Эндрю Соломон, «The Irony Tower»
Признание Илоны Медведевой

Когда я попала на Запад, я была очень бедна, и мне нечего было есть. Я была в Ирландии, в Дублине. Ходить с протянутой рукой я стеснялась, поэтому я кжадый день ходила на рынок и говорила торговцам, что я художница, рисую натюрморты, и мне для них нужны подгнившие фрукты, которые они всё равно выбросят.
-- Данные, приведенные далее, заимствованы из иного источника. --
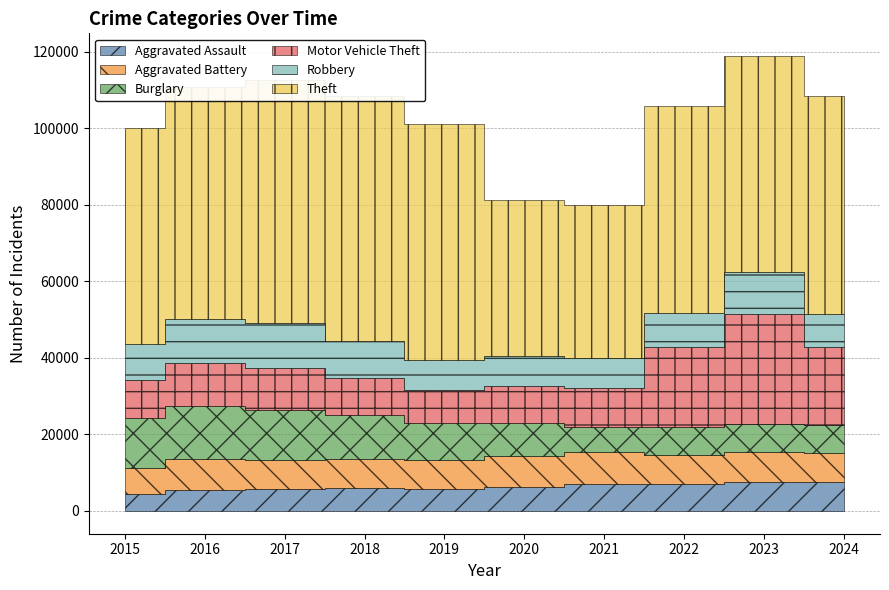

Between 2024 and 2021, which is larger?

2024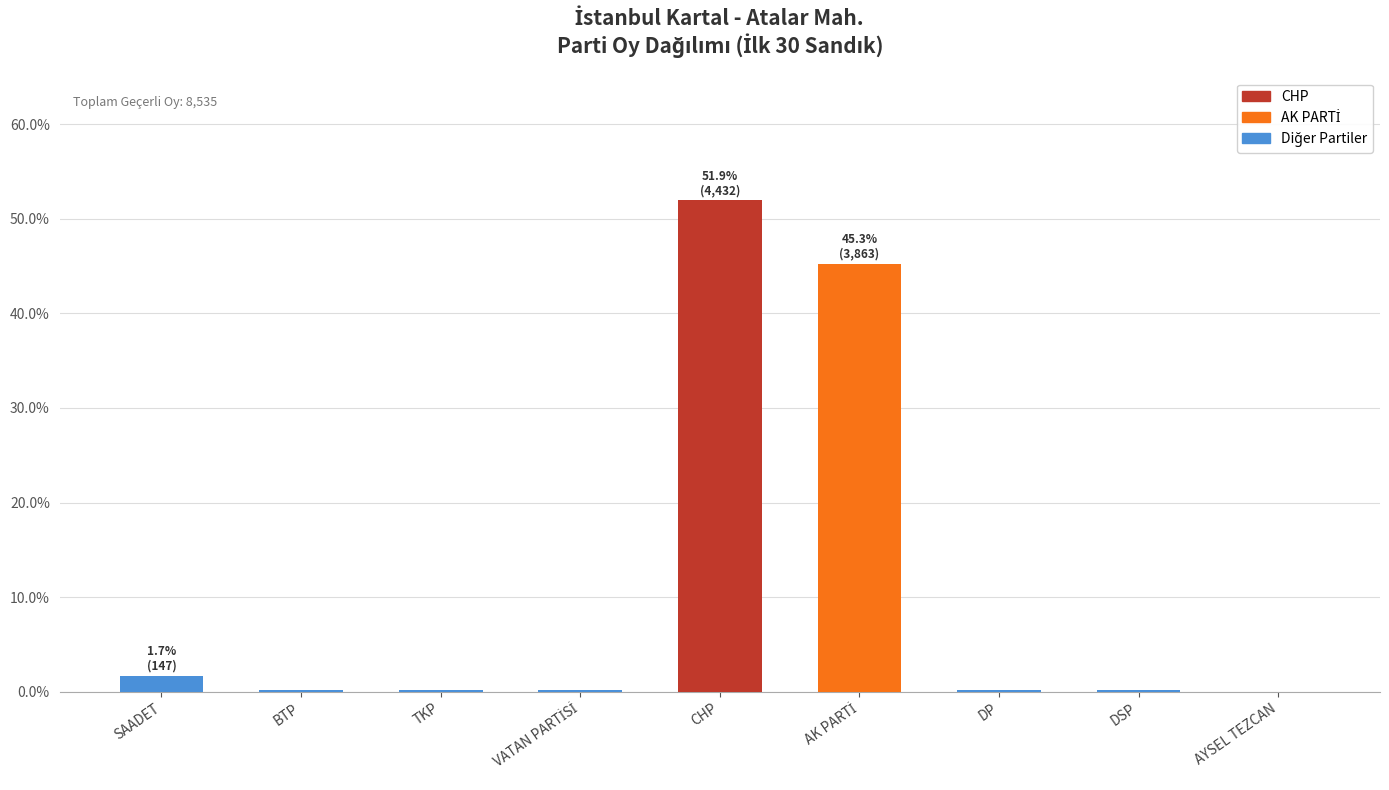

What is the maximum value shown in the chart?

51.9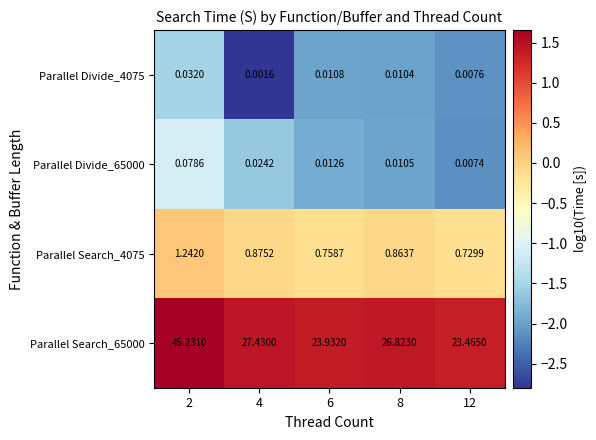

Is the value of Parallel Divide_65000 at 8 greater than the value of Parallel Divide_4075 at 6?

No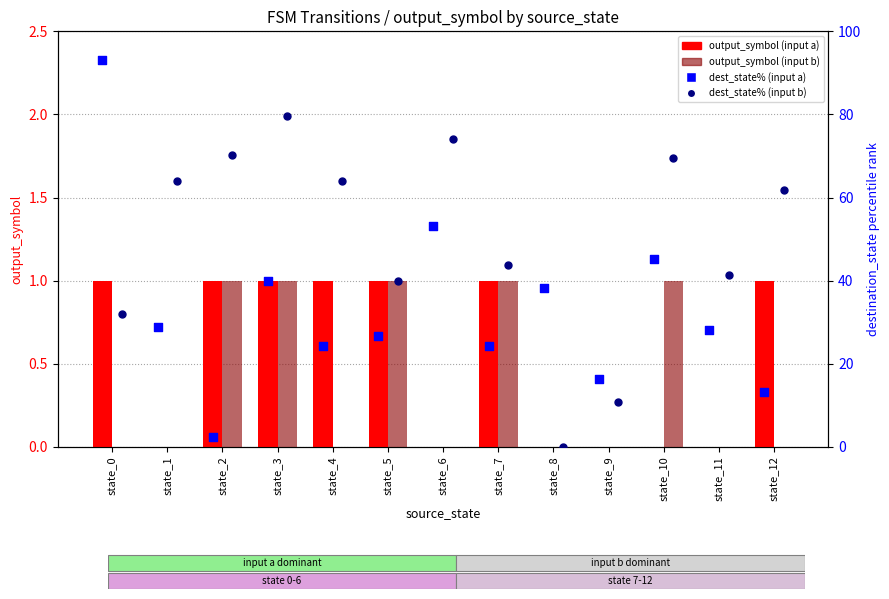

Is the value of output_symbol (input a) at state_9 greater than the value of dest_state% (input b) at state_8?

No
Кто-нибудь из торговцев всегда говорил: «Если тебе нужно что-то нарисовать, я дам тебе свою самую лучшую, самую красивую дыню». Я чувствовала себя ужасно выиноватой, что обманываю его, и всегда перед тем, как съесть его прекрасные дыни, я их рисовала.
915.

Эндрю Соломон, «The Irony Tower»
Власть в Москве

В Москве комфорт и слава всегда связаны с властью, а власть слишком часто — со злоупотреблением ею.
916.

Эндрю Соломон, «The Irony Tower»
Бабушкин погребок

Инсталляция Волкова — открытые металлические полки, где стояли самых разных размеров банки для консервирования, в них в консервирующем растворе плавали предметы уходящего советского общества: бюсты Ленина, матрёшки, полусгоревшие церковные свечи, — эта работа отдавала горькую дань памяти миру, который все они оставили за плечами, миру, который исчезал на глазах.
917.

Эндрю Соломон, «The Irony Tower»
Бог может быть таким

Лучшую инсталляцию сделал Никита Алексеев, она включала в себя сотни рисунков, самых разных вещей: травинки, лампочки, полумесяца, проститутки с румынским флагом. Под каждым рисунком было написано: «Бог может быть таким, №306», или «Бог может быть таким, №12», или «Бог может быть таким, №122».